Мандельштам решил помочь бездомному Хлебникову и повел его в лавку “Книгоиздательства писателей”. Там “работали” Н.А. Бердяев и критик В. Львов-Рогачевский. Стоявший за прилавком критик спросил:
– Вы член писательской организации?
Хлебников неуверенно пробормотал:
– Кажется, не состою…
Мандельштам сообщил Львову-Рогачевскому, что в левом флигеле Дома Герцена есть свободная комната. Тот ответил:
– У нас есть способные литераторы, которые тоже нуждаются в комнате.
Мандельштам запальчиво заявил, что Хлебников – самый значительный поэт эпохи.
Хлебников слушал, улыбаясь.
Яростная речь Мандельштама была безуспешна, комнату получил Д. Благой»[378].
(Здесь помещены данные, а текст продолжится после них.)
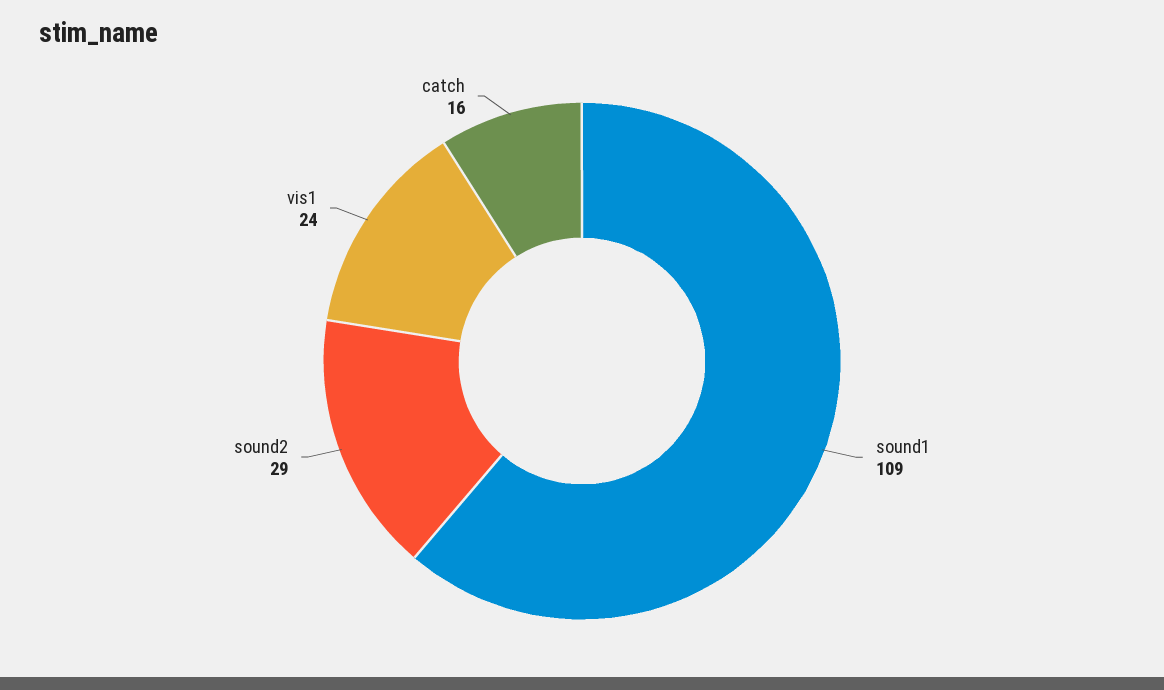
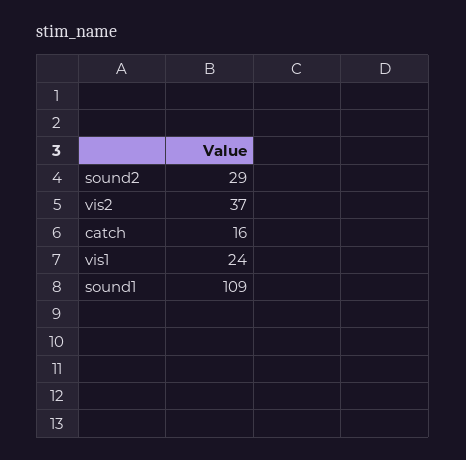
  {
    "sound1": 109,
    "sound2": 29,
    "vis1": 24,
-   "catch": 16
+   "catch": 16,
+   "vis2": 37
  }

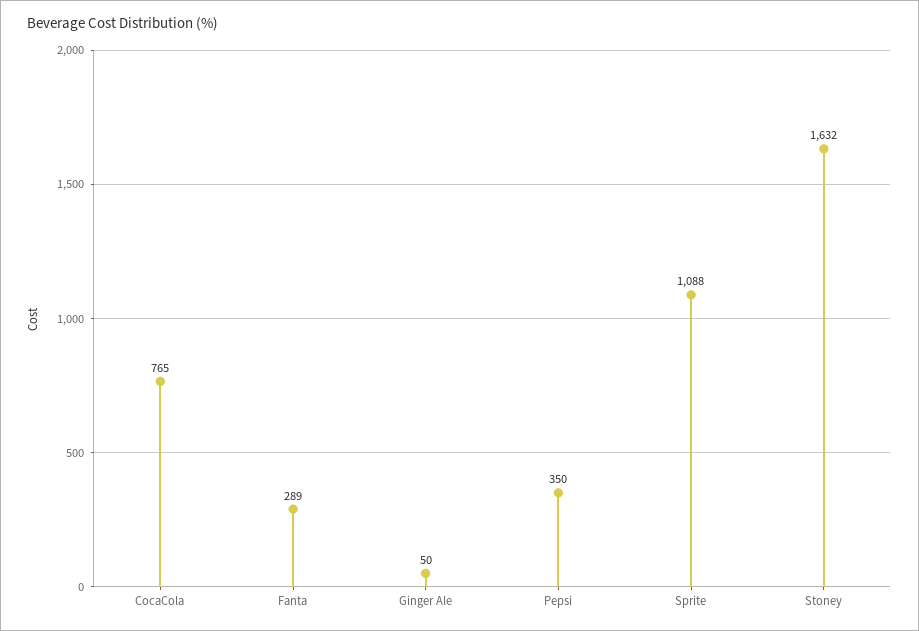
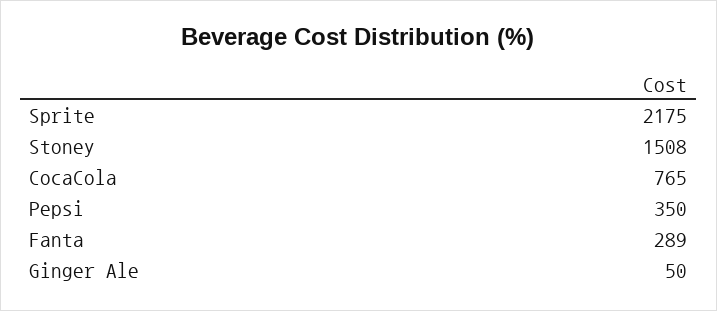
  {
    "CocaCola": 765,
    "Fanta": 289,
    "Ginger Ale": 50,
    "Pepsi": 350,
-   "Sprite": 1088,
+   "Sprite": 2175,
-   "Stoney": 1632
+   "Stoney": 1508
  }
В ряд созидательных поступков поэта идеально встраивается и упорное мандельштамовское стремление опубликовать вторую книгу своих стихов. 5 ноября 1920 года он заключил договор с владельцем частного «Петрополиса» Я.Н. Блохом на издание сборника «Новый камень» объемом от 4 до 6 печатных листов. Это издание не состоялось. 11 мая 1922 года поэт подписал договор с Госиздатом, обязуясь подготовить к печати авторскую книгу стихов «Аониды» в 1805 строк (другой вариант заглавия – «Слепая ласточка»). Книга с таким названием света не увидела.
И только в августе 1922 года берлинским издательством «Petropolis» была выпущена новая книга стихов Осипа Мандельштама – «Tristia» (на обложке значился 1921 год). Оформил книгу М.В. Добужинский; заглавие для нее предложил Михаил Кузмин. «Сборник Мандельштама, который Кузмин окрестил “Tristia”, ибо сам автор не находил подходящего названия, был набран, но перед выходом в свет запрещен и появился только после переселения издательства в Берлин», – записал со слов Я.Н. Блоха журналист О. Офросимов много лет спустя[379].
Глава третья Между «Tristia» (1922) и «Стихотворениями» (1928)
1Хотя рецензий на «Tristia» было опубликовано гораздо меньше, чем на «Камень» (1915), почти все, кому довелось писать о второй книге Мандельштама, оценили ее чрезвычайно высоко. Даже злоязычный футурист Сергей Бобров, обозвавший ранние мандельштамовские стихи «снобистской болтовней»[380], для «Tristia» нашел совсем другие слова: «Откуда взялся у Мандельштама этот очаровывающий свежестью голос?.. Откуда эта настоященская, с улицы, с холодком, с трамвайным билетиком простота? Откуда вот эта горячность, эта страсть, эта чуточку болезненная, но живая грусть, откуда сквозит эта свежесть?»[381]. Илья Эренбург, напротив, сблизил стихи «Tristia» со стихами «Камня» через метафору зодчества: «Мандельштам является – в эпоху конструктивных зданий – одним из немногих строителей»[382]. Владислав Ходасевич увидел в новой мандельштамовской книге «благородный образчик чистого метафоризма»[383]. «…Нет в его стихах ни одного слова, которое не было бы им заново, целиком создано изнутри» – так оценивал «Tristia» Константин Мочульский[384]. А Николай Пунин, горячо приветствовавший появление «Tristia», все же не удержался от противопоставления мандельштамовской, ориентированной на прошлое поэзии новому, революционному искусству (вскоре подобные оценки карикатурно упростятся и станут дежурными обвинениями в отношении не только Мандельштама, но и будущей пунинской жены – Анны Ахматовой): «Никаких не надо оправданий этим песням. И заменить их тоже нечем. Вот почему я всему изменю, чтобы слышать этого могущественного человека. В своем ночном предрассветном сознании он машет рукавами каких-то великих и кратких тайн. Условимся же никогда не забывать его, как бы молчалива ни была вокруг него литературная критика. И через ее голову станем говорить с поэтом, самым удивительным из того, что, уходя, оставил нам старый мир»[385].